- Directed by: Henry Koster
- Written by: Myles Connolly
- Produced by: Joe Pasternak
- Starring: Margaret O'Brien; José Iturbi; Jimmy Durante; June Allyson; Marsha Hunt; Hugh Herbert; Harry Davenport; Marie Wilson;
- Cinematography: Robert Surtees
- Edited by: Douglass Biggs
- Music by: Michel Michelet
- Production company: Metro-Goldwyn-Mayer
- Distributed by: Loew's Inc.
- Release date: December 18, 1944;
- Running time: 115 minutes
- Country: United States
- Language: English
- Budget: $1,744,000
- Box office: $3,845,000

= Music for Millions =

1944 film by Henry Koster

Music for Millions is a 1944 musical comedy film directed by Henry Koster and starring Margaret O'Brien, José Iturbi, Jimmy Durante, June Allyson, Marsha Hunt, Hugh Herbert, Harry Davenport, and Marie Wilson. It was nominated for an Oscar for Best Original Screenplay in 1946.

==Plot==
"Mike", age 6, arrives in New York to stay with her pregnant older sister Barbara Ainsworth, who lives together with a group of young women, her co-players in a symphony orchestra. As the orchestra prepares to go on a tour of army camps, a telegram is received informing them of the death of Barbara's soldier husband in the Pacific war theater. The girls decide to keep the tragic news from her until after her baby is born. The orchestra is shown playing several classical standards before various military audiences. The talented Iturbi variously conducts the group as well as effortlessly plays difficult piano pieces, while Durante sings comically and acts as a grandfather figure to Mike.
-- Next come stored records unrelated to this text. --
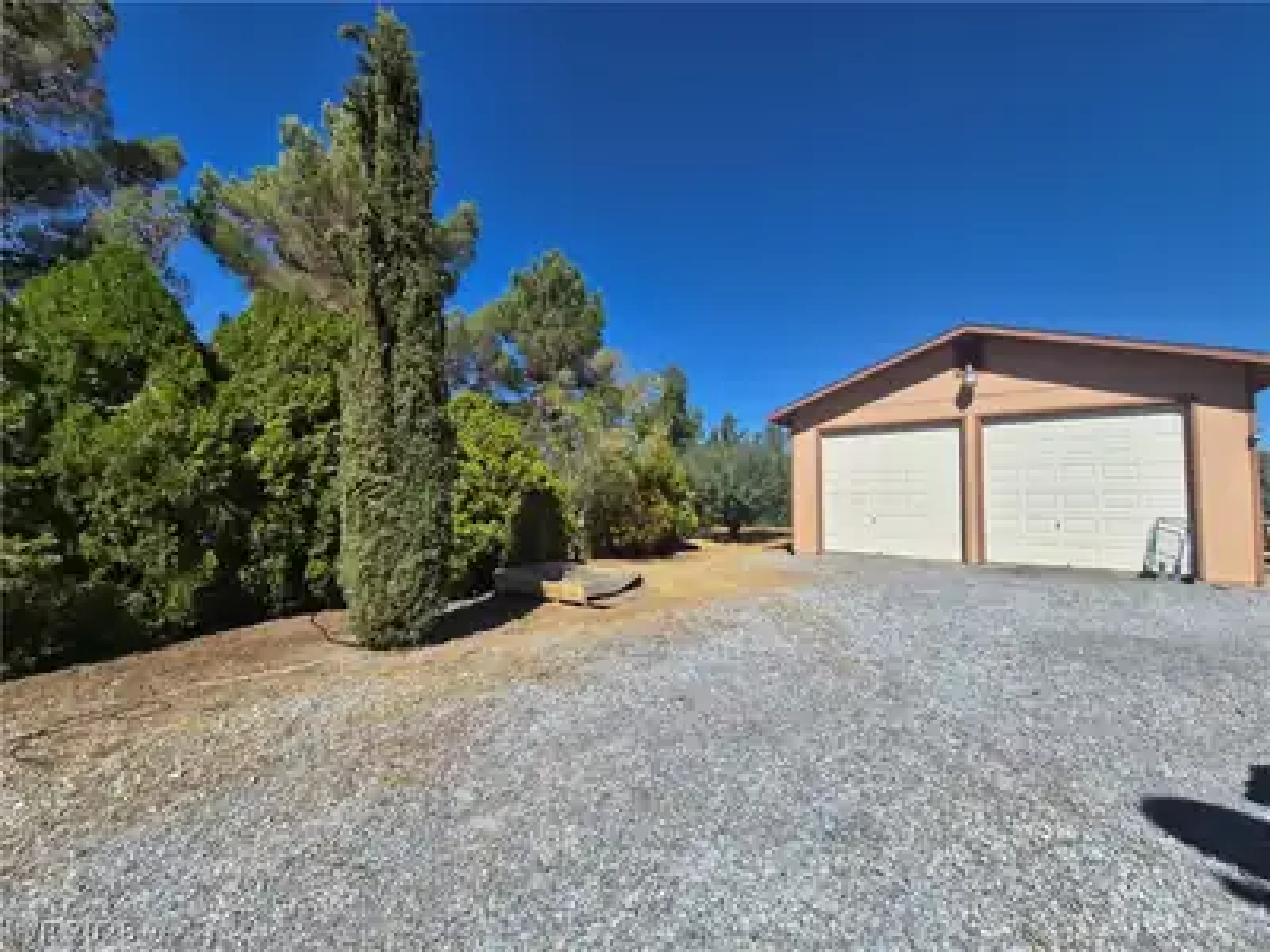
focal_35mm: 13
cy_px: 476
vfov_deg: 89.9
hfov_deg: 106.2
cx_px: 635
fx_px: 477
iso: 25
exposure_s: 1/2192
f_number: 2.2
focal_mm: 1.7
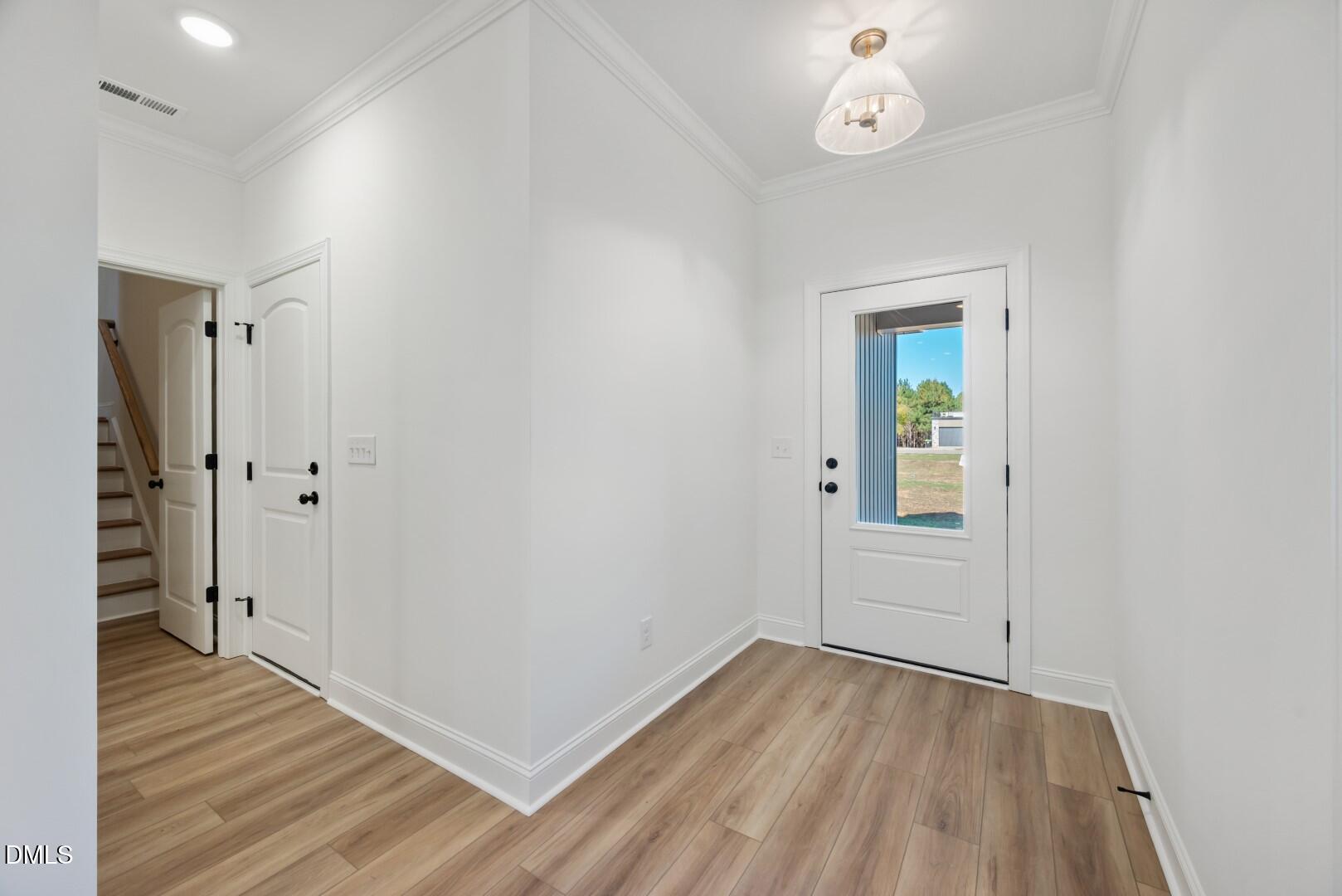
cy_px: 448
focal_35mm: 14
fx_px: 522
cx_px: 671
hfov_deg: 104.2
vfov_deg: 81.3
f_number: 8
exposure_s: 1/8
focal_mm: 14
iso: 320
In a surprise ending, shortly before giving birth, Barbara receives a letter from her husband saying he is in good spirits and convalescing in a military hospital.

==Soundtrack==
- Clair de Lune
  - Music by Claude Debussy
  - Performed by Larry Adler on harmonica
  - Also performed by José Iturbi on piano
- Antonín Dvořák's Symphony No. 9 in E minor, 4th movement, conducted by José Iturbi
- Piano Concerto in A Minor
  - Music by Edvard Grieg
  - Performed by José Iturbi
- The March of the Toys
  - from Babes in Toyland
  - Music by Victor Herbert
- Waltz in E Minor
  - Music by Frédéric Chopin
  - Performed by José Iturbi
- Hallelujah Chorus
  - from The Messiah
  - Music by Georg Friedrich Händel
- Toscanini, Iturbi and Me
  - Written by Harold Spina, Walter Bullock and Jimmy Durante
- At Sundown
  - Written by Walter Donaldson
- Umbriago
  - Written by Jimmy Durante and Irving Caesar
- Jam Session
  - Music by Calvin Jackson

==Reception==
According to MGM records, the film earned $2,341,000 in the US and Canada and $1,504,000 elsewhere, resulting in a profit of $824,000.